(Exercise aim)
Recast the lines of the first entry as a JSON list of strings, one string per line and blank lines omitted. Include only everything from the line containing "Write out this" down to the line containing "Tik mana atbalss tālumā", both of those lines included.

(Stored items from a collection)

★ ★ ★ ★ ★ ★ ★

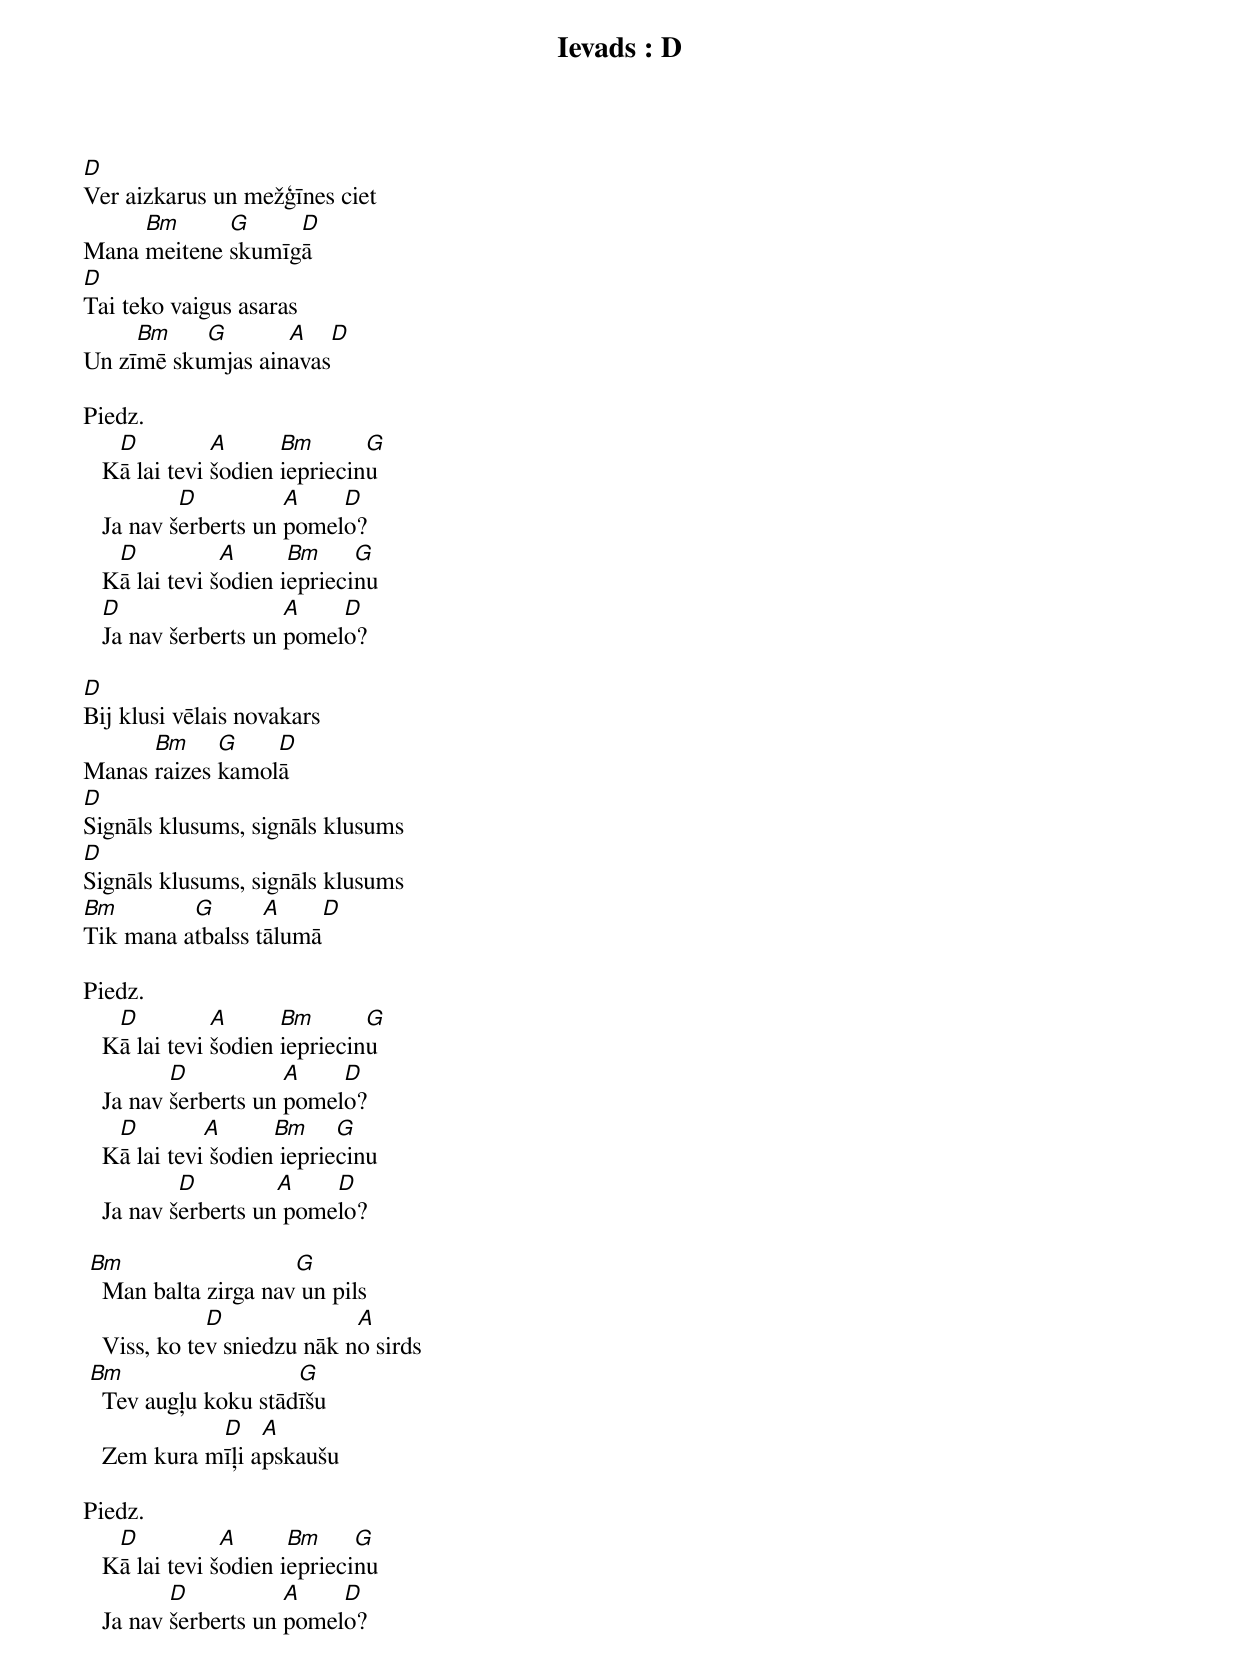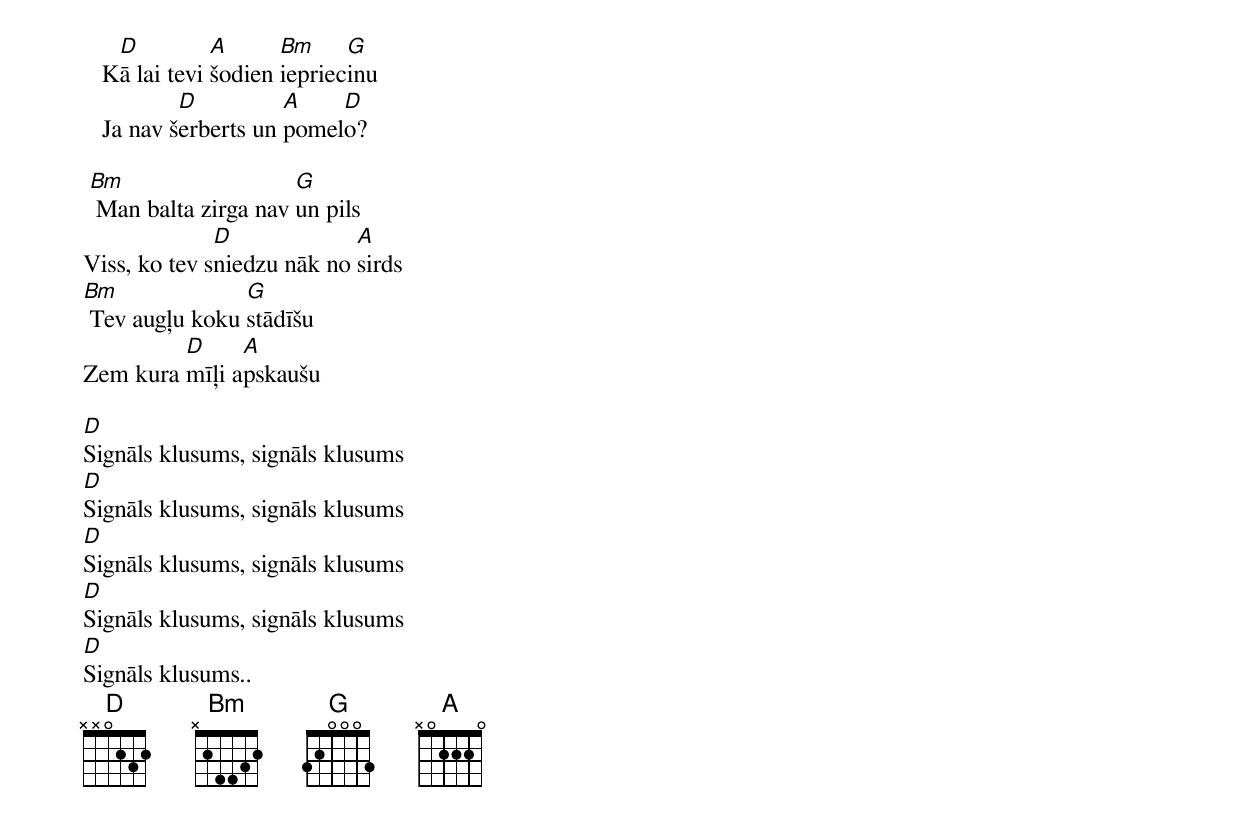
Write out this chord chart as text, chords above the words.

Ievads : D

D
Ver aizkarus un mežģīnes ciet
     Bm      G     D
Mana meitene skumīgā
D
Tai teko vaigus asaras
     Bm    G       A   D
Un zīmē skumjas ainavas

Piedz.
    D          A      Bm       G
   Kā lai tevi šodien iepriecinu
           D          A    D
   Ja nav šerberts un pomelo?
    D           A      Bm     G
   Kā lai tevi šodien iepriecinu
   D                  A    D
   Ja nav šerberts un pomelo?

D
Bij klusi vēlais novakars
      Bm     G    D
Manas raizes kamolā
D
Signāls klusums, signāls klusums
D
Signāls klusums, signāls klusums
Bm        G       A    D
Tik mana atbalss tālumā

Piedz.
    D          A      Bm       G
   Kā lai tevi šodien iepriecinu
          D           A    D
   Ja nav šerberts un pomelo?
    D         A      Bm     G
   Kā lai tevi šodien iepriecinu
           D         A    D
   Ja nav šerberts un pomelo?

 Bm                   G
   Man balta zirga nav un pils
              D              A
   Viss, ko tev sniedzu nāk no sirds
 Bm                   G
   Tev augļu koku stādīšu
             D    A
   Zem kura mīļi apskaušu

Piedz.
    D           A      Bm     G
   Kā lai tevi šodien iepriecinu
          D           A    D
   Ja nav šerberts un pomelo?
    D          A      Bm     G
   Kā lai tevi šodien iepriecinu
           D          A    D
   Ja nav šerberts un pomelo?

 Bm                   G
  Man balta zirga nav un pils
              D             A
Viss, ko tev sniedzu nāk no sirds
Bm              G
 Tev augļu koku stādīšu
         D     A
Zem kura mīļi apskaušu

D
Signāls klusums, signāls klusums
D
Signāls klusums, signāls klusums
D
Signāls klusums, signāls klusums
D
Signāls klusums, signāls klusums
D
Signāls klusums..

★ ★ ★ ★ ★ ★ ★

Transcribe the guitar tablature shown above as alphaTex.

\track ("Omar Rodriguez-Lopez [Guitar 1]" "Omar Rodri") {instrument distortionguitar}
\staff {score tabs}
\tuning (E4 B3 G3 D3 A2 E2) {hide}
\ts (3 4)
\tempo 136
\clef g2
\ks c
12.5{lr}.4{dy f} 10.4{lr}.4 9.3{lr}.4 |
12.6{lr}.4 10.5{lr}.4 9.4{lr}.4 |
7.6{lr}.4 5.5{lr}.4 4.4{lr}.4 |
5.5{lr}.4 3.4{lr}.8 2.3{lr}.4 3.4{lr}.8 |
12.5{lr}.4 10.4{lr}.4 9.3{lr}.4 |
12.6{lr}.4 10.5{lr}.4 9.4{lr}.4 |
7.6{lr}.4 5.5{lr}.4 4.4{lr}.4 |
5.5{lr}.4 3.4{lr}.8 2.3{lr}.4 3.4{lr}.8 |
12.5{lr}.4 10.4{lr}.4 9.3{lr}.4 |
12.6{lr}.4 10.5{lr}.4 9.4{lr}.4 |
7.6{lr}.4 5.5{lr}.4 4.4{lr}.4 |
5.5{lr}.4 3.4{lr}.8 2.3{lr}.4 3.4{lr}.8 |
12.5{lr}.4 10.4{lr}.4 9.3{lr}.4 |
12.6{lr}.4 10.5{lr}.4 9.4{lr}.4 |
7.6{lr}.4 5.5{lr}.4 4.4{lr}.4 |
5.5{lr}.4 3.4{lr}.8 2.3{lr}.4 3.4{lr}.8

★ ★ ★ ★ ★ ★ ★

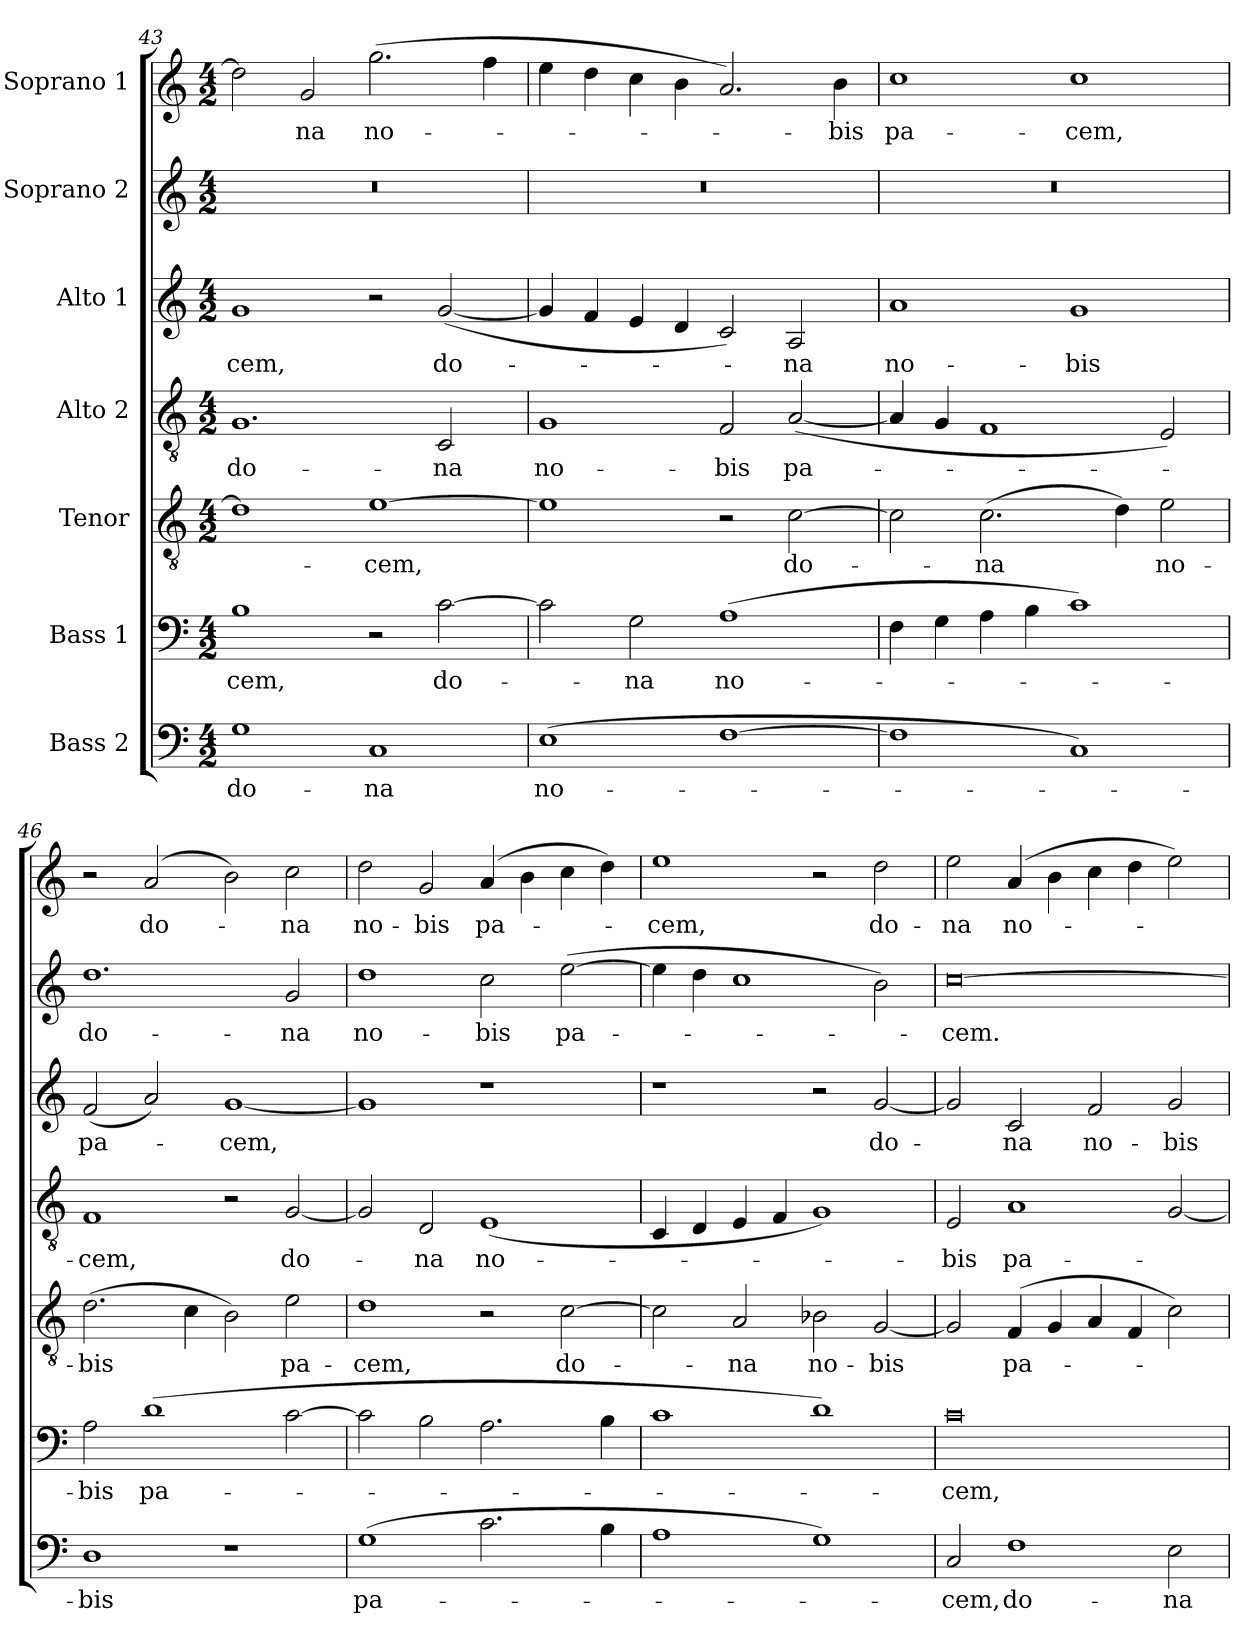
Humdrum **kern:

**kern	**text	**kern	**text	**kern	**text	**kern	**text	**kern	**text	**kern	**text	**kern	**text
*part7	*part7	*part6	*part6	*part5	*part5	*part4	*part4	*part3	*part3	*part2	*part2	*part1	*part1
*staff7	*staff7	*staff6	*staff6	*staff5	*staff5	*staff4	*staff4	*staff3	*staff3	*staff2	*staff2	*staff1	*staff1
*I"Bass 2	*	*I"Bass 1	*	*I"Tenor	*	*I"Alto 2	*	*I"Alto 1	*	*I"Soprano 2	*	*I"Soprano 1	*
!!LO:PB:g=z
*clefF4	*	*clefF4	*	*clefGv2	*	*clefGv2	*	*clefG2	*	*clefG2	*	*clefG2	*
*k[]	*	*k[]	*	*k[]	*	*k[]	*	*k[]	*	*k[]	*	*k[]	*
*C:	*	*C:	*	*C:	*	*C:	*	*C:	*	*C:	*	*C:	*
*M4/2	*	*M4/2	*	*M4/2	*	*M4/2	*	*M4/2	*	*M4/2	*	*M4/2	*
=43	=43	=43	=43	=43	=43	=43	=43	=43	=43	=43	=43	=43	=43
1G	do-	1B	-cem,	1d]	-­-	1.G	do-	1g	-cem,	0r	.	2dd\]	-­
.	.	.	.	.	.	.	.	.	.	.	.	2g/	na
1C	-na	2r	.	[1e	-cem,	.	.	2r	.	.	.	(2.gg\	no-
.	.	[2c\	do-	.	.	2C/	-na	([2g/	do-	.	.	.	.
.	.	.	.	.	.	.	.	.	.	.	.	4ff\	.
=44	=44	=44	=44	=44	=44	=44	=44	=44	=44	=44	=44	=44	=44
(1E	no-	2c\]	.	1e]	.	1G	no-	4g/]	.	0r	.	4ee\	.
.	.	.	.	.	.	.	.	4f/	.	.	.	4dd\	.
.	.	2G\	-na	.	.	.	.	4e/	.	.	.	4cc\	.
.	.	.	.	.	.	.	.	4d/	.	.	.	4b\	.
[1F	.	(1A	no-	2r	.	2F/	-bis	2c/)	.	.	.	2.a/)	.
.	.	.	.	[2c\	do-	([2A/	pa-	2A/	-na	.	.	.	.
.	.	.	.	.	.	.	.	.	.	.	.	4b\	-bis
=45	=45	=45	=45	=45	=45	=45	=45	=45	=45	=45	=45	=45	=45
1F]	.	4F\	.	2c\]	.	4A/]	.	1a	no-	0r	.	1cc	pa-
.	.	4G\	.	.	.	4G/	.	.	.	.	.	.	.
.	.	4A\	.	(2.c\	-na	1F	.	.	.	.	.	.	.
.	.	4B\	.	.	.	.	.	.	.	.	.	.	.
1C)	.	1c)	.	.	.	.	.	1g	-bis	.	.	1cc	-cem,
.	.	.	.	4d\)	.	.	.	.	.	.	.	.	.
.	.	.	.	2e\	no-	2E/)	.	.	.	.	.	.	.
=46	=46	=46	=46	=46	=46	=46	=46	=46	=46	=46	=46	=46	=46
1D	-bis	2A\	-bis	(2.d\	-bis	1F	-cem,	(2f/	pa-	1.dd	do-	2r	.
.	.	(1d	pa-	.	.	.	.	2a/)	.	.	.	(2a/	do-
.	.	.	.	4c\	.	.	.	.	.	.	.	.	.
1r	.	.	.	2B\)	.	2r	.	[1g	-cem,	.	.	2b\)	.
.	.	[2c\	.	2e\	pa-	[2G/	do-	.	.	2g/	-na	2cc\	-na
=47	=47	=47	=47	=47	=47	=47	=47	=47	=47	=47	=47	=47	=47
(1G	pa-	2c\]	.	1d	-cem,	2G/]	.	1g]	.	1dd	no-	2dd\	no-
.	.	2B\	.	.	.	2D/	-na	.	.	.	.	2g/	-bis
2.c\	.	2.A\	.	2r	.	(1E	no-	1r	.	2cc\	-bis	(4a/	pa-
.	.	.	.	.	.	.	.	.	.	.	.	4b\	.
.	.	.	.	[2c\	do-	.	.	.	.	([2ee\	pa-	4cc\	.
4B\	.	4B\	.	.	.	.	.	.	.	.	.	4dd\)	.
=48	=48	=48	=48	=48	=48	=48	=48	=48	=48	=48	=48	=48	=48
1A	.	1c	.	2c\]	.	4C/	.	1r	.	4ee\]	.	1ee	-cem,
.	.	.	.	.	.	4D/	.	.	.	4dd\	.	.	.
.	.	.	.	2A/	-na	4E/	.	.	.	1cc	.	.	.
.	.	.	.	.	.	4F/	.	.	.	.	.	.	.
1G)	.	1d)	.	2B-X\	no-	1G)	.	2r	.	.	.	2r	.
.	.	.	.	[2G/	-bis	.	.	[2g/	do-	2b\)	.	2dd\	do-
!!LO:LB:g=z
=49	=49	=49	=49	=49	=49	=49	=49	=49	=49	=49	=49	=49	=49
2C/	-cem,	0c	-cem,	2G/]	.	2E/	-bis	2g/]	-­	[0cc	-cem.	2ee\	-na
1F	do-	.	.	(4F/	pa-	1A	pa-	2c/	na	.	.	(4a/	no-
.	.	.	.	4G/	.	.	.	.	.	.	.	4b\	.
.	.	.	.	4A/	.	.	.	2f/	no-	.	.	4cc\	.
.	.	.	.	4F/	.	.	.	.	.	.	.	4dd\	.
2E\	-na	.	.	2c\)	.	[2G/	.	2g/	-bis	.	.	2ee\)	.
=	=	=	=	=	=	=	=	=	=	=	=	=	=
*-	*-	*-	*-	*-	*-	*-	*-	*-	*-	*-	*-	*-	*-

★ ★ ★ ★ ★ ★ ★

(Task output)
[
  "Write out this chord chart as text, chords above the words.",
  "Ievads : D",
  "D",
  "Ver aizkarus un mežģīnes ciet",
  "     Bm      G     D",
  "Mana meitene skumīgā",
  "D",
  "Tai teko vaigus asaras",
  "     Bm    G       A   D",
  "Un zīmē skumjas ainavas",
  "Piedz.",
  "    D          A      Bm       G",
  "   Kā lai tevi šodien iepriecinu",
  "           D          A    D",
  "   Ja nav šerberts un pomelo?",
  "    D           A      Bm     G",
  "   Kā lai tevi šodien iepriecinu",
  "   D                  A    D",
  "   Ja nav šerberts un pomelo?",
  "D",
  "Bij klusi vēlais novakars",
  "      Bm     G    D",
  "Manas raizes kamolā",
  "D",
  "Signāls klusums, signāls klusums",
  "D",
  "Signāls klusums, signāls klusums",
  "Bm        G       A    D",
  "Tik mana atbalss tālumā"
]